In our “Case Watch” blog series, lawyers at the Open Society Justice Initiative provide quick-hit analysis of  notable court decisions and cases that relate to their work to advance human rights law around the world.

The Inter-American Court of Human Rights has recently published its annual report [pdf] for 2010. An annual report might not sound like exciting reading, but this one is an important resource for all those who are interested in human rights. It gives an excellent overview of the main activities of the court in the past year:  in particular, providing a summary of the provisional measures, decisions and judgments that it has delivered. Its 10-page summary of the developments in its jurisprudence in 2010 – broken down into issues such as “amnesty laws,” “rights of immigrants,” and “exclusion of evidence obtained through coercion” – would be valuable in any system, where it can be difficult to stay up to date on all the latest developments in the growing body of human rights law. But it is of particular value in the Inter-American system, where recent decisions are often initially published only in Spanish.

The report is not just about reviewing the past, however. It also helps to map out the coming year for the court, and beyond. It contains a useful table of the status of all the cases before it: those with provisional measures; those awaiting judgment; and those where a judgment is being implemented. And it also gives details of all of the new cases which have been communicated to the court after already being considered by the Inter-American Commission:  a total of 16 in 2010. Out of these, three cases are particularly interesting for the work of the Open Society Justice Initiative, dealing with issues of discrimination, freedom of expression, and accountability for international crimes:

Karen Atala and Daughters v. Chile [pdf] will allow the court for the first time to pronounce on the issue of discrimination based on sexual orientation under the American Convention. In this case the Chilean Supreme Court withdrew custody from a mother of three little girls and granted it to her ex-husband, who is also father to the children. The Chilean court reasoned that the mother had put her own interests before those of the girls by choosing to live with a same-sex partner, and added that there is a danger that the girls get confused regarding their sexual roles.

Fontevecchia and D’Amico v. Argentina [pdf] raises issues of the relationship between the freedom of expression and the right to privacy. The facts of the case go back to 1995 when the applicants were director and editor of a magazine. That magazine published two articles about the existence of an unacknowledged son of the, then president of Argentina.  The Supreme Court of Argentina found that the president’s right to privacy has been violated and convicted the applicants, under civil law.

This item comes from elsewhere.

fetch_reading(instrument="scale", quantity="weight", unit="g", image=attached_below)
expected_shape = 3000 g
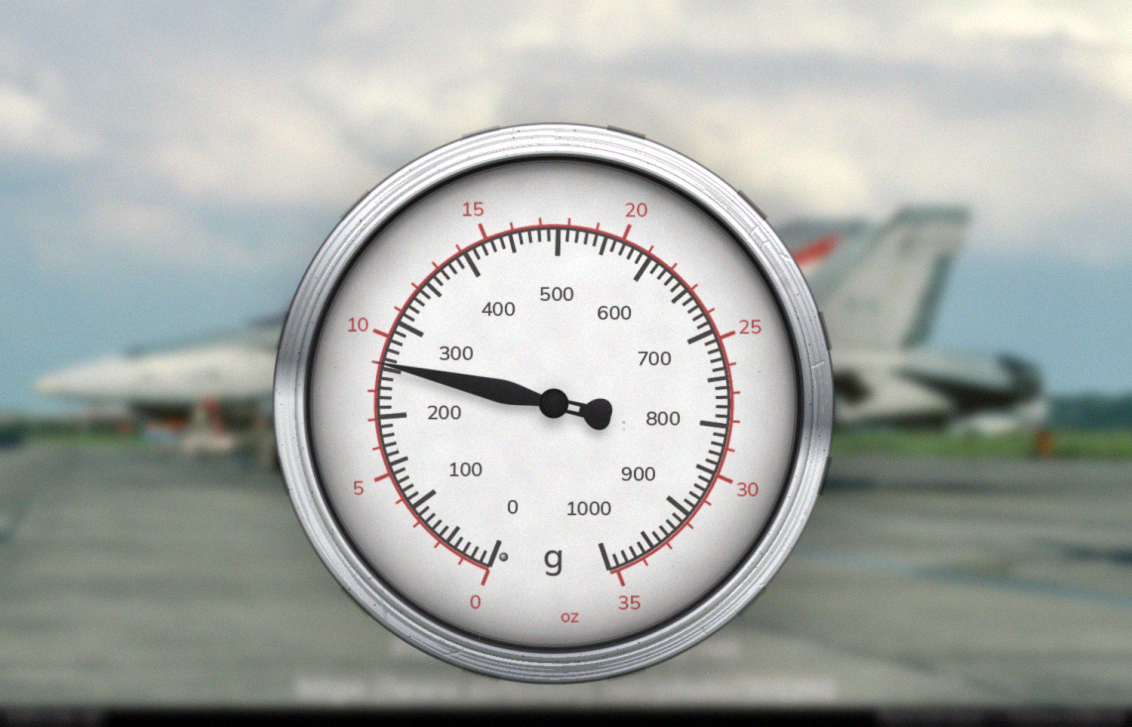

Rio Negro Massacre v Guatemala [pdf] concerns massacres against the Río Negro community. This community was one of the Mayan communities targeted in the massacres committed in Guatemala, between 1962 to 1996, in the context of an armed conflict that raged in the country. Mayans were targeted by state agents because the government belived that they were or could be the basis of support for the guerrilla movement. Guatemala is being accused of genocide, of not carrying out an effective investigation into these massacres and also of not adopting measures of reparation.

Over the coming year, each of these cases is likely to contribute significantly to the evolving jurisprudence of the court.